Patient Information Security

UMass Chan is required by federal regulations such as the Health Insurance Portability and Accountability Act (HIPAA) to ensure that Protected Health Information (PHI) is only accessed by authorized individuals. Medical School students are responsible for the secure handling and storage of any confidential patient information that they may access as part of their studies. The following guidelines provide practical steps that you can take which will ensure that any confidential patient information that you are exposed to remains secure:

Minimum Use: The best way to ensure that patient information is protected is to not transcribe or acquire it in the first place. There should never be any reason to store patient information on any computer or portable device (laptop, thumb drive, etc). If you must work with sensitive data, take steps to anonymize patient information before storing it on a laptop or computer. By simply removing key identifiers such as name, address, date of birth and telephone number, you can retain data that is meaningful to your studies or research but is not identifiable to a specific individual.

Physical Security: Always be aware of your surroundings when discussing or working with confidential information. Remember to lock your screen if you step away from your laptop and only leave your laptop unattended in a trusted and secure (locked room, locked drawer, secured via a cable lock) environment. Never leave your laptop in a visible location inside a parked car such as on the floor or the front or back seat. “Smash and grab” thieves are on the lockout for computer bags and backpacks that can easily be seen by walking by the vehicle. Try to lock your laptop in the trunk of your car or if there is not a trunk, position it in such a way that isn’t obvious to thieves. When traveling, never leave your laptop unattended and never check your laptop as luggage; always keep your laptop with you as carry-on luggage. Understand the specific laws which regulate the transport of computing devices (specifically with encryption) into foreign countries.

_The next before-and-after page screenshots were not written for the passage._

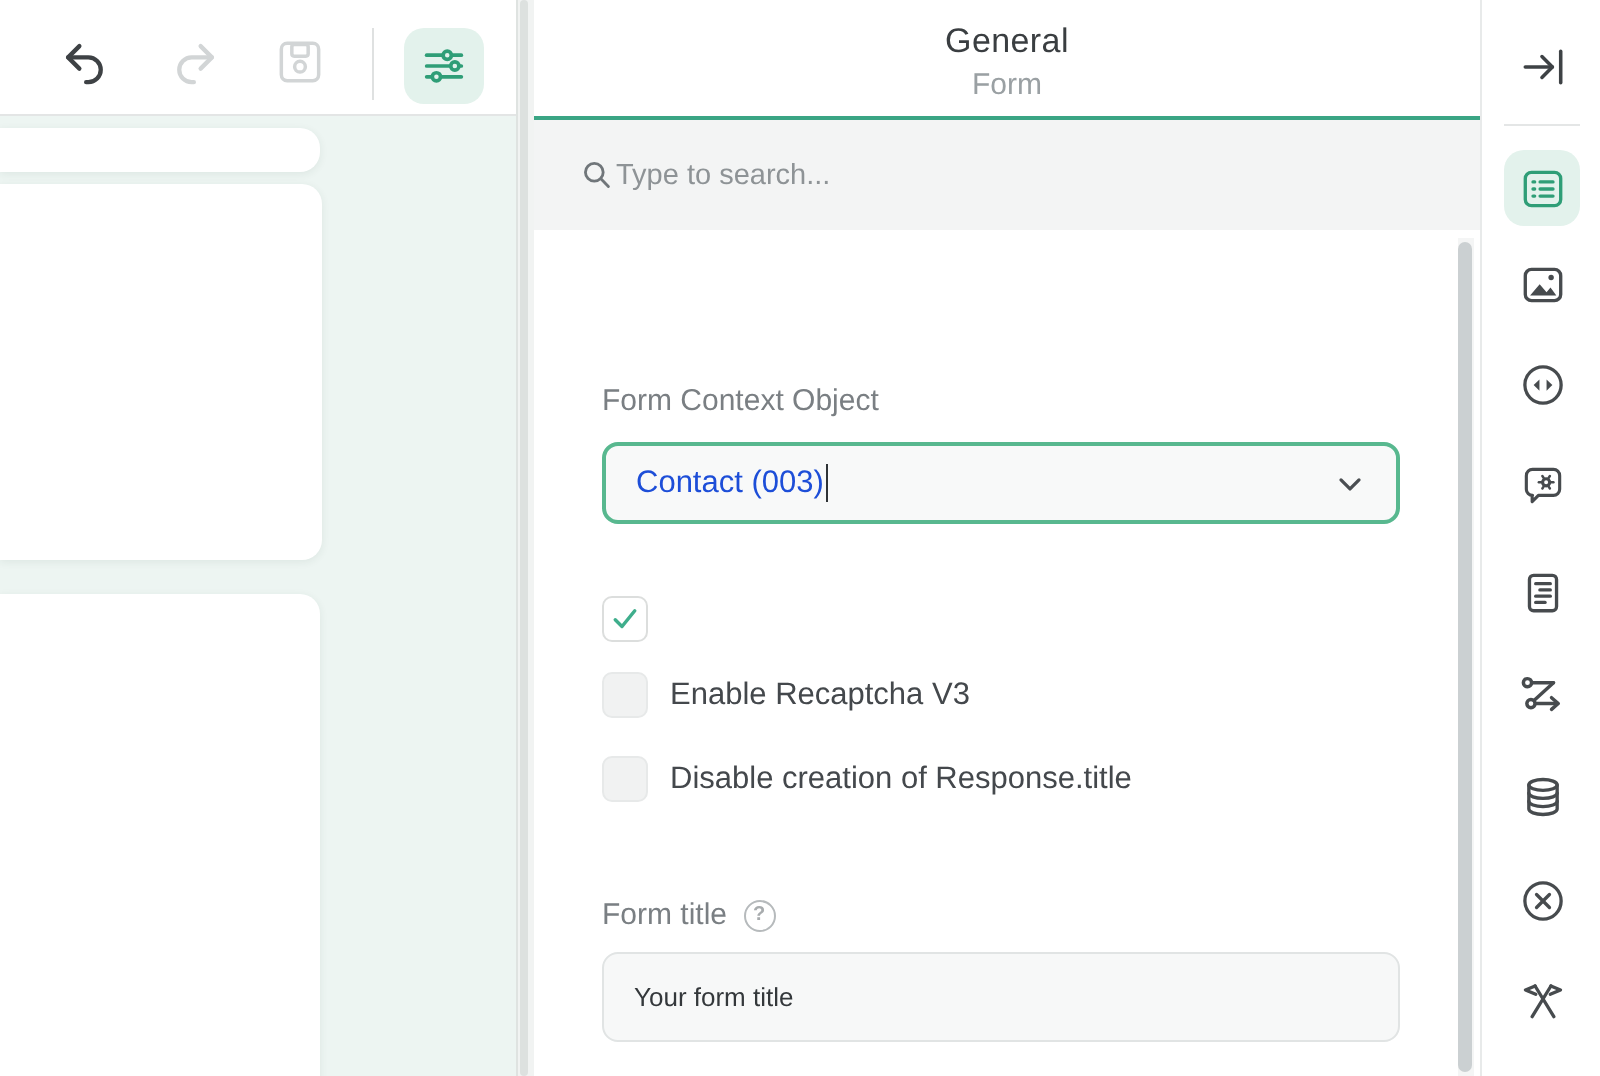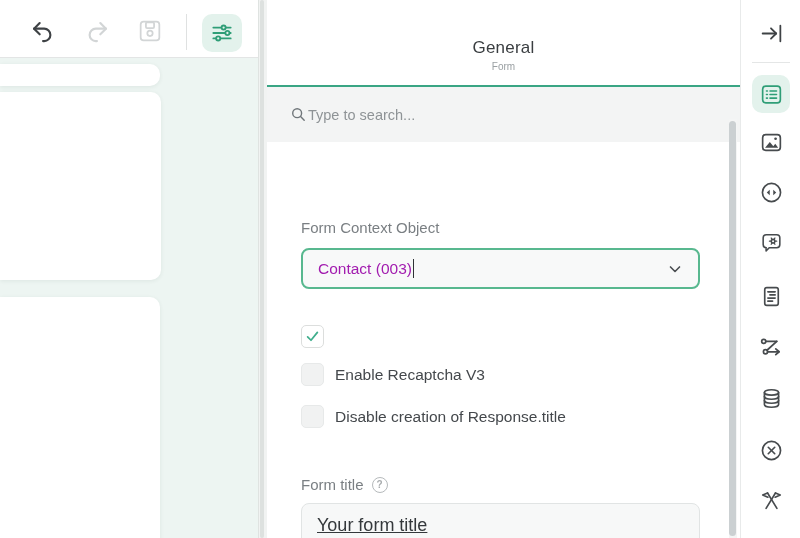--- a/index.html
+++ b/index.html
@@ -30,7 +30,7 @@
 
   
   .panel{position:absolute;left:267px;top:0;width:473px;height:538px;background:#fff;}
-  .panel-header{height:60px;border-bottom:2px solid #3aa584;text-align:center;box-sizing:border-box;padding-top:11px;margin-top:27px;}
+  .panel-header{height:60px;border-bottom:2px solid #3aa584;text-align:center;box-sizing:border-box;padding-top:11px;}
   .panel-title{font-size:17px;font-weight:500;color:#3a3e41;letter-spacing:.2px;}
   .panel-subtitle{font-size:10px;color:#9aa0a3;margin-top:3px;}
 

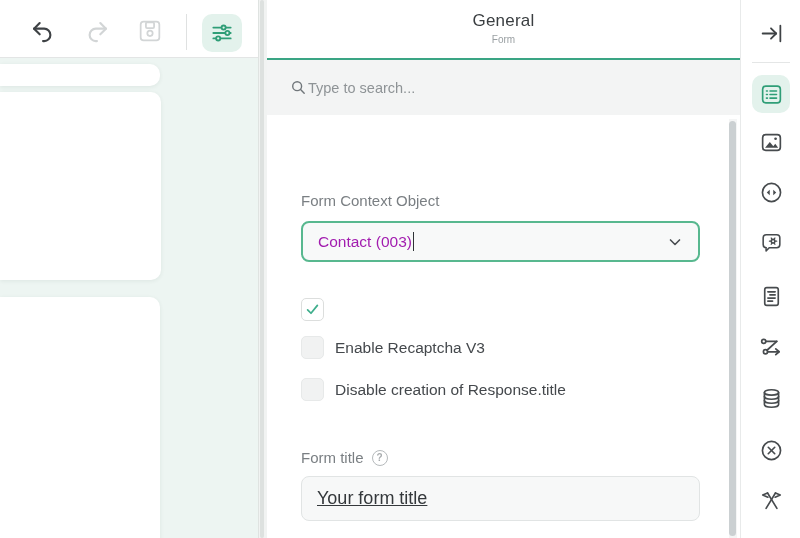--- a/index.html
+++ b/index.html
@@ -32,7 +32,7 @@
   .panel{position:absolute;left:267px;top:0;width:473px;height:538px;background:#fff;}
   .panel-header{height:60px;border-bottom:2px solid #3aa584;text-align:center;box-sizing:border-box;padding-top:11px;}
   .panel-title{font-size:17px;font-weight:500;color:#3a3e41;letter-spacing:.2px;}
-  .panel-subtitle{font-size:10px;color:#9aa0a3;margin-top:3px;}
+  .panel-subtitle{font-size:15px;color:#9aa0a3;margin-top:3px;}
 
   .search-bar{height:55px;background:#f3f4f4;display:flex;align-items:center;padding-left:22px;cursor:text;}
   .search-placeholder{font-size:14.5px;color:#8e9396;}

Passwords: Ensure that your laptop is protected with a strong password. Your password should be something that is easy to remember but hard to guess. Passwords should be at least 8 characters long with a combination of lower case, upper case and numbers. Consider using a pass-phrase (ILike@pplePie!) while incorporating multiple construction parameters. Never “cache” passwords in your browser for easy retrieval; this would make them vulnerable if your laptop was lost or stolen.

Encryption: UMass Chan IT can provide encryption software for student or personally owned laptops that meet Medical School specifications. Contact the Help Desk if you do not have encryption software installed. Once encryption software has been installed, do not remove it and contact the Help Desk to have it reinstalled if your laptop is re-imaged.

Other Security Software: Anti-virus and Geotracking software must be installed (again the Help Desk can assist) to ensure that student laptops are properly protected and traceable if lost or stolen.

Email: Do not send confidential information via email. If it is necessary to transmit patient information to an authorized recipient, please contact the Help Desk for instructions to encrypt the message.

Back-ups and Portable Media: It is always a good idea to backup important files in the event that your laptop crashes. If you must store confidential information, ensure that your backup is encrypted. Never store unencrypted confidential information on any portable media device (such as a CD or a thumb drive).

Report Security Incidents: It is imperative that you immediately report to the Help Desk any instance of a lost or stolen laptop or computing device that is used in the course of your time at UMass Chan. If the incident happens after hours or over the weekend, contact Campus Police (508-856-3296).